Sounds like a happy, healthy and well fed betta! You could try giving him a frozen pea once or twice a week though because too many bloodworms can occasionally cause constipation. (Gotta say that because everybody says that but some of my bettas won't eat them.)

What sort of gravel are you using? Sometimes gravel contains something like coral sand or limestone which will increase the pH. With an undergravel you often get the opposite, water becoming more and more acid. I'm puzzled on that one.

The sign that ammonia is processing rather than being removed with water changes is seeing some nitrate being produced. When you start seeing nitrate it means the tank is well and truly on the way to being cycled. The most frustrating parts are usually waiting for nitrite and then nitrate to start being produced and then waiting for the nitrite to zero, which can take weeks and drive anybody absolutely batty. If you're managing to keep the ammonia well under .25 and the fish are not unhappy, you can probably keep them. What are you feeding? It's usually recommended to feed once every three days or less during a fish in cycle because the fish produce less ammonia.

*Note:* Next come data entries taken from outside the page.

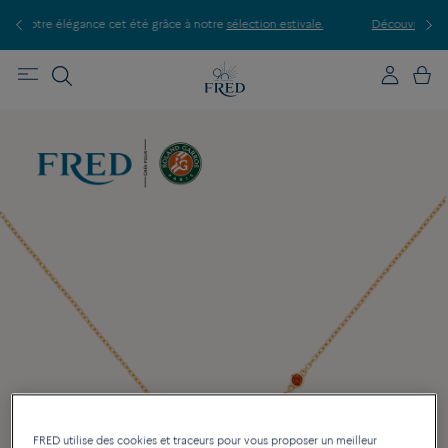
P
le.
Découvrez nos créations en boutique, prenez rendez-vous.
FRED utilise des cookies et traceurs pour vous proposer un meilleur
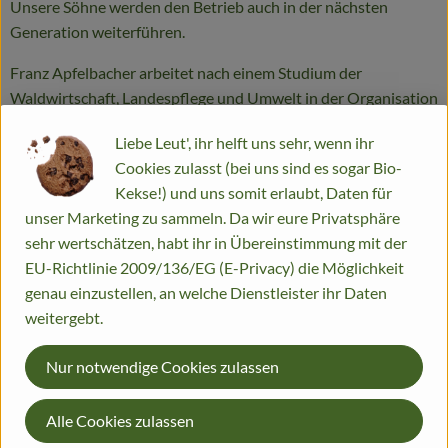
Unsere Söhne werden den Betrieb auch in der nächsten
Generation weiterführen.
Franz Apfelbacher arbeitet nach einem Studium der
Waldwirtschaft, Landespflege und Umwelt in der Organisation
unseres Lieferdienstes mit.
Liebe Leut', ihr helft uns sehr, wenn ihr
Johann Apfelbacher hat Geographie des Globalen Wandels
Cookies zulasst (bei uns sind es sogar Bio-
studiert. Er arbeitet im Gemüsebau und gestaltet neben der
Kekse!) und uns somit erlaubt, Daten für
Selbst-Pflücke und dem Garten rund um unseren Hof auch
unser Marketing zu sammeln. Da wir eure Privatsphäre
gemeinsam mit seinem Bruder die Homepage, Flyer und
sehr wertschätzen, habt ihr in Übereinstimmung mit der
Infomaterialien.
EU-Richtlinie 2009/136/EG (E-Privacy) die Möglichkeit
genau einzustellen, an welche Dienstleister ihr Daten
Unsere Tochter Lisa arbeitet freiberuflich als
weitergebt.
Wissenschaftsillustratorin und berät uns in allen
gestalterischen Fragen.
Nur notwendige Cookies zulassen
Unsere Enkelkinder Antonia, Matti, Klara und Tilda lieben den
Alle Cookies zulassen
Hofladen und Garten. In den Ferien helfen sie gerne beim
Kistenpacken und würden am liebsten schon jetzt den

Just means less water changing.

Sounds like things are going well though and it's great to see somebody who actually cares about the fish's welfare, not just 'why can't I instantly cycle this tank?'. Good luck again!
 
What are you feeding? It's usually recommended to feed once every three days or less during a fish in cycle because the fish produce less ammonia. Just means less water changing.

Sounds like things are going well though and it's great to see somebody who actually cares about the fish's welfare, not just 'why can't I instantly cycle this tank?'. Good luck again!

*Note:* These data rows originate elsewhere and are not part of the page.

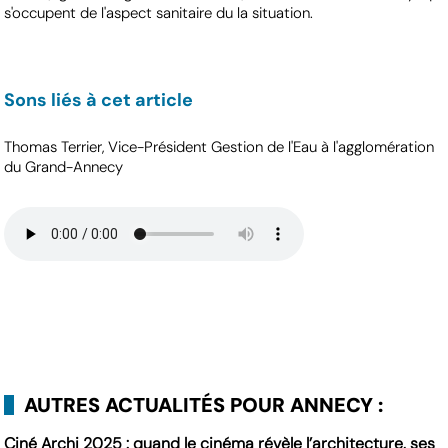
s'occupent de l'aspect sanitaire du la situation.
Sons liés à cet article
Thomas Terrier, Vice-Président Gestion de l'Eau à l'agglomération
du Grand-Annecy
AUTRES ACTUALITÉS POUR ANNECY :
Ciné Archi 2025 : quand le cinéma révèle l’architecture, ses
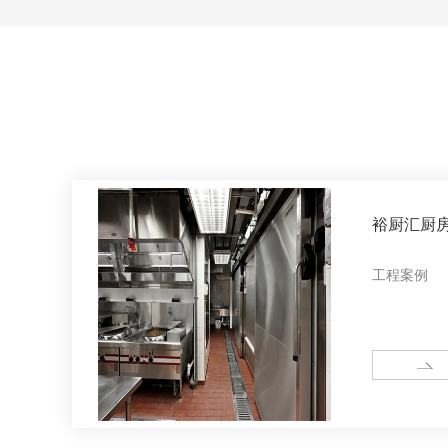
裕厨汇厨
工程案例
MORE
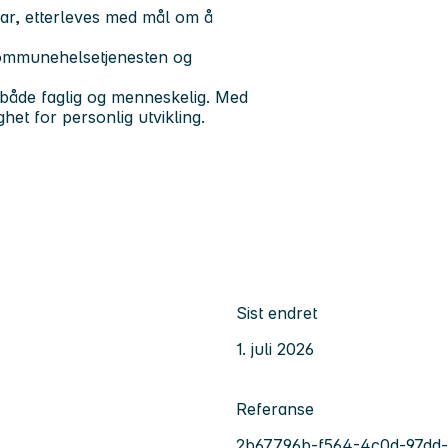
var, etterleves med mål om å
 kommunehelsetjenesten og
 både faglig og menneskelig. Med
het for personlig utvikling.
Sist endret
1. juli 2026
Referanse
2b67796b-f564-4c0d-97dd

I've been feeding the 10G TetraMin Fish flakes twice a day, and on Sunday and Wednesday, I toss in an algae disc for the otocinclus. This feeding regimen was recommended to me by the lfs. However, from my recent other posts, I have begun questioning everything they tell me. Especially when they tell me it's not too soon to put more fish in the tank. New Tank Syndrome must be their bread and butter. I'm glad I've found you guys.

I don't feel like a fish out of water in the fish store anymore. Gah, another fish pun :fun: .
 
I know the feeling with the local pet store. Now im stuck doing a Fish in cycle. They told me mostly lies. As for the feeding it should be at least every other day or the ammonia may get to high. Thats what I have been hearing anyways.
 
I feed my fish flakes once every other day, although I'm kind of irregular, sometimes feeding them a small amount on an in-between day and sometimes not feeding them at all until the 3rd day. I always have to remind myself that they are vertebrates, but not warm-blooded, right?

~~waterdrop~~
 
Not much different today.

pH: back to 7.5
NH: .5
NO2/NO3: 0

Did a 3.5G water change. Haven't retested. Really tired tonight. I am getting quicker at changing the water and filling the test tubes.

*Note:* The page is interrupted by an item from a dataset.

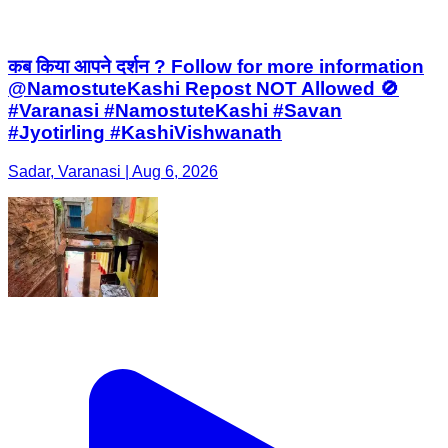
कब किया आपने दर्शन ? Follow for more information
@NamostuteKashi Repost NOT Allowed 🚫
#Varanasi #NamostuteKashi #Savan
#Jyotirling #KashiVishwanath
Sadar, Varanasi | Aug 6, 2026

I'm trying to create a tank cycling mantra in hopes that it will speed the process along. :)

Skipped both feedings today for the 10G.
 
Fish don't actually need as much food as a lot of people give them. I knew somebody once who had a tank that was understocked, and even for months after doing a fishless cycle could not get the nitrite to come down, it was always slightly up. His fish were obese as well... I convinced him that they only needed to be fed once or twice a day, that they wouldn't get hungry, and that because their metabolisms were different from his or his dogs' he was actually doing them a disservice - we're talking about fish so darn fat they could barely swim! Soon as he cut back feeding to a reasonbable amount once a dam - bam, down goes the nitrite.

Feeding once a day or at least every second or third day generously is recommended, but to cut down or stop feeding for a week or two will not harm the fish. Most members don't bother about arrangements for fish feeding on here when they go away, unless they will be gone for more than two weeks or have fry or other sensitive fish that need daily feeding. So in a cycling tank the reduction of waste produced is worth the risk of not feeding (or feeding very little) for a week or two IMO.